Records shown:
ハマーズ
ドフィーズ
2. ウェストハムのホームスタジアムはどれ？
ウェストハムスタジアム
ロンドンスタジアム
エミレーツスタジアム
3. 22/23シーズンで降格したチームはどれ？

The task: Could you copy out every line of the listing above, character for character and unchanged?

Result of this task:
ハマーズ
ドフィーズ
2. ウェストハムのホームスタジアムはどれ？
ウェストハムスタジアム
ロンドンスタジアム
エミレーツスタジアム
3. 22/23シーズンで降格したチームはどれ？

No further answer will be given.